Start of Material for the task

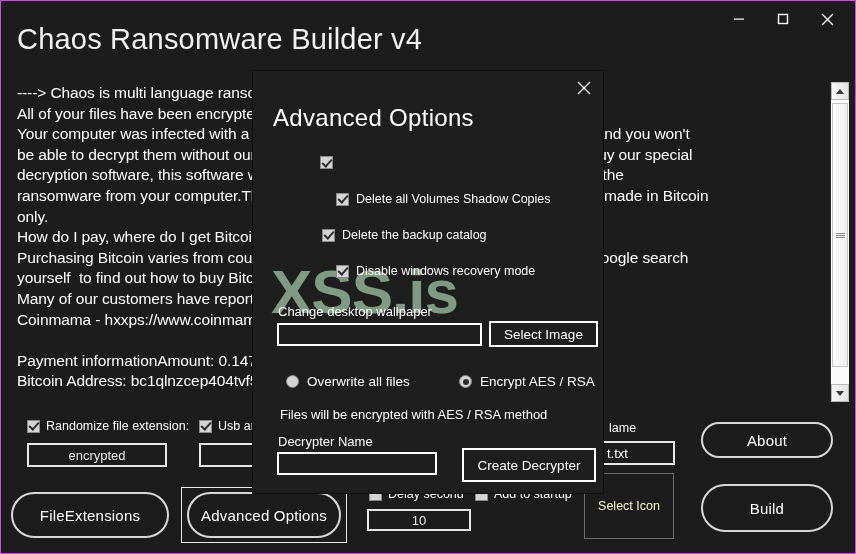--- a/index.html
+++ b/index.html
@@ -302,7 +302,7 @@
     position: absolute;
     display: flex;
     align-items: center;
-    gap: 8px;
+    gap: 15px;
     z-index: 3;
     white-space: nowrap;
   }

End of Material for the task

## Task item
Pictures do not belong in the copy. Please reproduce the entries above exactly otherwise.

## Problem solution
--- a/index.html
+++ b/index.html
@@ -302,7 +302,7 @@
     position: absolute;
     display: flex;
     align-items: center;
-    gap: 8px;
+    gap: 15px;
     z-index: 3;
     white-space: nowrap;
   }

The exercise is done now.